FILED UNDER: Uncategorized, , , , ,
James Joyner
About James Joyner
James Joyner is Professor of Security Studies at Marine Corps University's Command and Staff College. He's a former Army officer and Desert Storm veteran. Views expressed here are his own. Follow James on Twitter @DrJJoyner.


  1. bryan says:

    The NCAA as a sanctioning body has become little more than a travesty writ large. From the idiotic rules about players and recruiting to the insanely uneven penalties that have been handed down to the assinine BCS – the NCAA is proving far less than useful. The fact that the head of the agency is former Indiana U. pres. Miles Brand is more than a little ironic.

  2. yetanotherjohn says:

    Take this to the next level. You can argue that by punishing the school the booster wants to succeed, you provide an incentive for the booster to stop what they were doing. At least to the degree that the disincentive (large in the value system of the booster, including any fellow fan shunning him as the man who killed their program) is balanced against the chances of being caught (which we don’t know since the number of cases like this that haven’t been found out is inherently unknowable).

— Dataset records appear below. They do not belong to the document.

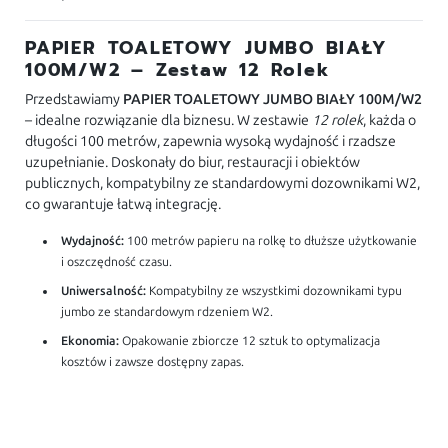
PAPIER TOALETOWY JUMBO BIAŁY
100M/W2 – Zestaw 12 Rolek
Przedstawiamy
PAPIER TOALETOWY JUMBO BIAŁY 100M/W2
– idealne rozwiązanie dla biznesu. W zestawie
12 rolek
, każda o
długości 100 metrów, zapewnia wysoką wydajność i rzadsze
uzupełnianie. Doskonały do biur, restauracji i obiektów
publicznych, kompatybilny ze standardowymi dozownikami W2,
co gwarantuje łatwą integrację.
Wydajność:
100 metrów papieru na rolkę to dłuższe użytkowanie
i oszczędność czasu.
Uniwersalność:
Kompatybilny ze wszystkimi dozownikami typu
jumbo ze standardowym rdzeniem W2.
Ekonomia:
Opakowanie zbiorcze 12 sztuk to optymalizacja
kosztów i zawsze dostępny zapas.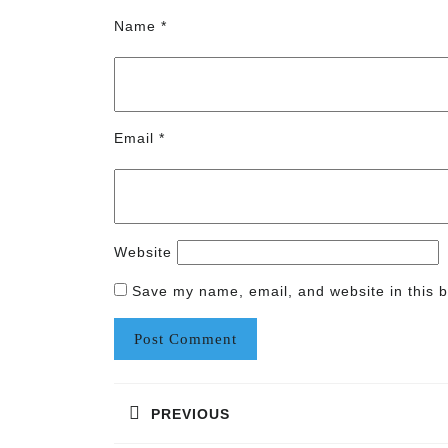
Name
*
Email
*
Website
Save my name, email, and website in this b
Post
PREVIOUS
navigation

    But then go one level deeper. Say I am a wealthy booster of state U. I don’t want state U to be sanctioned, but I wouldn’t mind it if their main rivals at podunk U got sanctioned. So I spend some money through some cut outs, drop a dime and down comes podunk U’s program.

    It’s like money in politics. Try to dam up one river of money and two more streams of cash will appear. The answer isn’t to ban, but to bring it into the open. Give up the fairy tale of student athletes and let them turn semi-pro. Let the universities have their team, just bring it above board. If a player also wants to get a college education, great. That can be a bonus perk they provide.

  3. John Burgess says:

    How about punishing the “boostee”, by making him/her ineligible for competitive sports–across the entire university sports universe–if someone (associated with a school or not) illegally promotes him/her? This, of course, would be in addition to punishing the illegal booster.

    This would avoid collateral damage to innocents who happened to be at the same school.

    If “provisional status” were required due to legal battles about a specific decision, then it would be up to the receiving university to decide whether they wanted to take a chance in having that title they won–due to the presence of suspect boostee-rescinded after the facts, if prooved.